Crickets begin to chirp in the tall grass. I look back down to see the scorpion. It should have stopped moving a while ago. Somehow, its stinger is still twitching.

The Deputy's tongue laps at her back molars. Then she continues: "So I could never question it, you see. Question the nature of this place. The last thing I remember before waking up in that same whore house as a workin' girl with a penchant for nickin' pennies was being blown to high hell. Legs and arms separate from me while pansies in ridiculous suits laughed. Must have been hard to sew me back up. Guess they thought stickin' me in a new body was easier."
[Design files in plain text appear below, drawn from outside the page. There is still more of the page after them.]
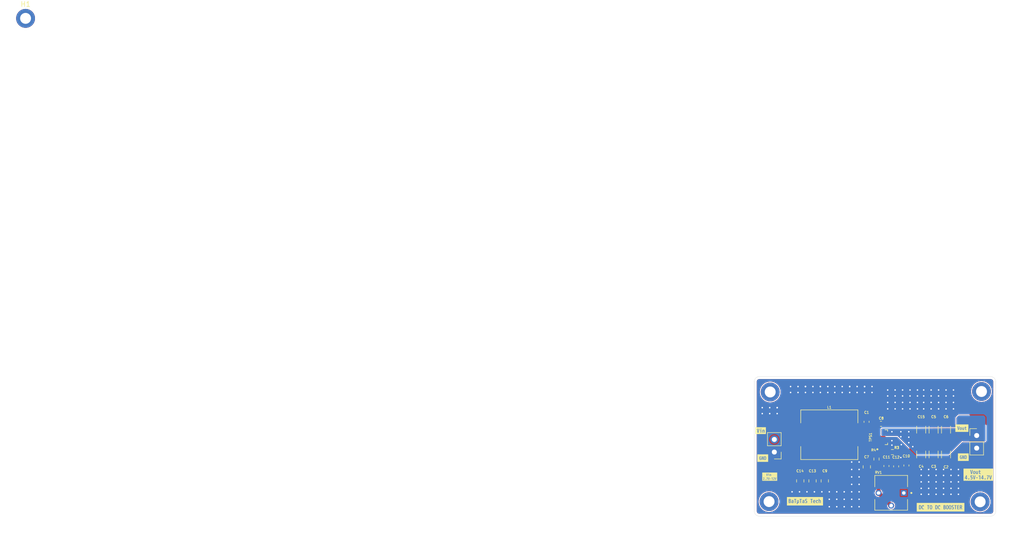
<source format=kicad_pcb>
(kicad_pcb
	(version 20241229)
	(generator "pcbnew")
	(generator_version "9.0")
	(general
		(thickness 1.6)
		(legacy_teardrops no)
	)
	(paper "A4")
	(layers
		(0 "F.Cu" signal)
		(2 "B.Cu" signal)
		(9 "F.Adhes" user "F.Adhesive")
		(11 "B.Adhes" user "B.Adhesive")
		(13 "F.Paste" user)
		(15 "B.Paste" user)
		(5 "F.SilkS" user "F.Silkscreen")
		(7 "B.SilkS" user "B.Silkscreen")
		(1 "F.Mask" user)
		(3 "B.Mask" user)
		(17 "Dwgs.User" user "User.Drawings")
		(19 "Cmts.User" user "User.Comments")
		(21 "Eco1.User" user "User.Eco1")
		(23 "Eco2.User" user "User.Eco2")
		(25 "Edge.Cuts" user)
		(27 "Margin" user)
		(31 "F.CrtYd" user "F.Courtyard")
		(29 "B.CrtYd" user "B.Courtyard")
		(35 "F.Fab" user)
		(33 "B.Fab" user)
		(39 "User.1" user)
		(41 "User.2" user)
		(43 "User.3" user)
		(45 "User.4" user)
	)
	(setup
		(stackup
			(layer "F.SilkS"
				(type "Top Silk Screen")
			)
			(layer "F.Paste"
				(type "Top Solder Paste")
			)
			(layer "F.Mask"
				(type "Top Solder Mask")
				(thickness 0.01)
			)
			(layer "F.Cu"
				(type "copper")
				(thickness 0.035)
			)
			(layer "dielectric 1"
				(type "core")
				(thickness 1.51)
				(material "FR4")
				(epsilon_r 4.5)
				(loss_tangent 0.02)
			)
			(layer "B.Cu"
				(type "copper")
				(thickness 0.035)
			)
			(layer "B.Mask"
				(type "Bottom Solder Mask")
				(thickness 0.01)
			)
			(layer "B.Paste"
				(type "Bottom Solder Paste")
			)
			(layer "B.SilkS"
				(type "Bottom Silk Screen")
			)
			(copper_finish "None")
			(dielectric_constraints no)
		)
		(pad_to_mask_clearance 0)
		(allow_soldermask_bridges_in_footprints no)
		(tenting front back)
		(pcbplotparams
			(layerselection 0x00000000_00000000_55555555_5755f5ff)
			(plot_on_all_layers_selection 0x00000000_00000000_00000000_00000000)
			(disableapertmacros no)
			(usegerberextensions no)
			(usegerberattributes yes)
			(usegerberadvancedattributes yes)
			(creategerberjobfile yes)
			(dashed_line_dash_ratio 12.000000)
			(dashed_line_gap_ratio 3.000000)
			(svgprecision 4)
			(plotframeref no)
			(mode 1)
			(useauxorigin no)
			(hpglpennumber 1)
			(hpglpenspeed 20)
			(hpglpendiameter 15.000000)
			(pdf_front_fp_property_popups yes)
			(pdf_back_fp_property_popups yes)
			(pdf_metadata yes)
			(pdf_single_document no)
			(dxfpolygonmode yes)
			(dxfimperialunits yes)
			(dxfusepcbnewfont yes)
			(psnegative no)
			(psa4output no)
			(plot_black_and_white yes)
			(sketchpadsonfab no)
			(plotpadnumbers no)
			(hidednponfab no)
			(sketchdnponfab yes)
			(crossoutdnponfab yes)
			(subtractmaskfromsilk no)
			(outputformat 1)
			(mirror no)
			(drillshape 0)
			(scaleselection 1)
			(outputdirectory "Gerber File/")
		)
	)
	(net 0 "")
	(net 1 "+5V")
	(net 2 "GND")
	(net 3 "Net-(TPS1-COMP)")
	(net 4 "Net-(C1-Pad1)")
	(net 5 "+15V")
	(net 6 "Net-(C12-Pad1)")
	(net 7 "Net-(TPS1-BST)")
	(net 8 "Net-(TPS1-VCC)")
	(net 9 "Net-(TPS1-FB)")
	(net 10 "Vout")
	(net 11 "Vin")
	(footprint "Connector_PinHeader_2.54mm:PinHeader_1x02_P2.54mm_Vertical" (layer "F.Cu") (at 152.93 89.495 180))
	(footprint (layer "F.Cu") (at 193.68 83.21))
	(footprint (layer "F.Cu") (at 193.8 91.68))
	(footprint "TPS61288RQQR:CONV_TPS61288LRQQR" (layer "F.Cu") (at 174.5 86.5 90))
	(footprint "Capacitor_SMD:C_0603_1608Metric" (layer "F.Cu") (at 175.5 92.3 -90))
	(footprint "MountingHole:MountingHole_2.2mm_M2_DIN965_Pad" (layer "F.Cu") (at 2.175 2.175))
	(footprint "MountingHole:MountingHole_2.2mm_M2_DIN965_Pad" (layer "F.Cu") (at 194.37 99.51))
	(footprint "Capacitor_SMD:C_0603_1608Metric" (layer "F.Cu") (at 171.5 83.4 -90))
	(footprint "Resistor_SMD:R_0603_1608Metric" (layer "F.Cu") (at 173.5 90.9 -90))
	(footprint "Capacitor_SMD:C_0805_2012Metric" (layer "F.Cu") (at 163.09 95.3 -90))
	(footprint "Capacitor_SMD:C_1206_3216Metric" (layer "F.Cu") (at 187.5 89.985 -90))
	(footprint "Capacitor_SMD:C_0805_2012Metric" (layer "F.Cu") (at 171.55 92.48 -90))
	(footprint "Capacitor_SMD:C_0603_1608Metric" (layer "F.Cu") (at 179.52 92.2 -90))
	(footprint "kibuzzard-68C918EC" (layer "F.Cu") (at 152 94.45))
	(footprint "Resistor_SMD:R_0603_1608Metric" (layer "F.Cu") (at 176.7 89.5))
	(footprint "TPS61288RQQR:TRIM_3362P-1-304LF" (layer "F.Cu") (at 176.4555 97.73 180))
	(footprint "kibuzzard-68C91755" (layer "F.Cu") (at 186.4 100.6))
	(footprint "Capacitor_SMD:C_0603_1608Metric" (layer "F.Cu") (at 177.46 92.375 -90))
	(footprint (layer "F.Cu") (at 153 92.47))
	(footprint "MountingHole:MountingHole_2.2mm_M2_DIN965_Pad" (layer "F.Cu") (at 152.1 77.4))
	(footprint "Capacitor_SMD:C_0603_1608Metric" (layer "F.Cu") (at 174.4 83.8))
	(footprint "Capacitor_SMD:C_1206_3216Metric" (layer "F.Cu") (at 182.5 89.985 -90))
	(footprint "kibuzzard-68C91464" (layer "F.Cu") (at 190.69 84.68))
	(footprint "Capacitor_SMD:C_1206_3216Metric" (layer "F.Cu") (at 187.5 85 90))
	(footprint "kibuzzard-68C91DA4" (layer "F.Cu") (at 194 94.05))
	(footprint "kibuzzard-68C91D84" (layer "F.Cu") (at 150.18 85.18))
	(footprint "Connector_PinHeader_2.54mm:PinHeader_1x02_P2.54mm_Vertical" (layer "F.Cu") (at 193.67 86.165))
	(footprint "MountingHole:MountingHole_2.2mm_M2_DIN965_Pad" (layer "F.Cu") (at 194.64 77.3))
	(footprint "Capacitor_SMD:C_0805_2012Metric" (layer "F.Cu") (at 158.15 95.3 -90))
	(footprint "Capacitor_SMD:C_1206_3216Metric" (layer "F.Cu") (at 182.5 84.985 90))
	(footprint "kibuzzard-68C90A12" (layer "F.Cu") (at 190.98 90.52))
	(footprint (layer "F.Cu") (at 152.96 83.97))
	(footprint "Capacitor_SMD:C_0805_2012Metric"
		(layer "F.Cu")
		(uuid "d7481ad5-c3d3-4e90-bc9b-4c7264269a67")
		(at 160.62 95.3 -90)
		(descr "Capacitor SMD 0805 (2012 Metric), square (rectangular) end terminal, IPC-7351 nominal, (Body size source: IPC-SM-782 page 76, https://www.pcb-3d.com/wordpress/wp-content/uploads/ipc-sm-782a_amendment_1_and_2.pdf, https://docs.google.com/spreadsheets/d/1BsfQQcO9C6DZCsRaXUlFlo91Tg2WpOkGARC1WS5S8t0/edit?usp=sharing), generated with kicad-footprint-generator")
		(tags "capacitor")
		(property "Reference" "C13"
			(at -2 0.02 0)
			(layer "F.SilkS")
			(uuid "4a2acfcb-78d7-44ca-9a9e-c15a9bf5ba4a")
			(effects
				(font
					(size 0.5 0.5)
					(thickn
... [142773 chars truncated]
</source>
"I hope, for your sake darlin', you don't remember what they made you," The Deputy's eyelids fall heavier around her stormy eyes. "I sure as hell wish I didn't."

She shrugs off her poncho and drapes it around me as if we're well acquainted. I careen my head back as her breath falls on my cheek.

"Rest up now, sweets," She looks down at my lips then back up at my eyes. "Long ride ahead of us."

"If you were a lawman, why'd you kill Abby?"

The Deputy moves in closer, stopping to whisper into my ear: "These violent delights have violent ends."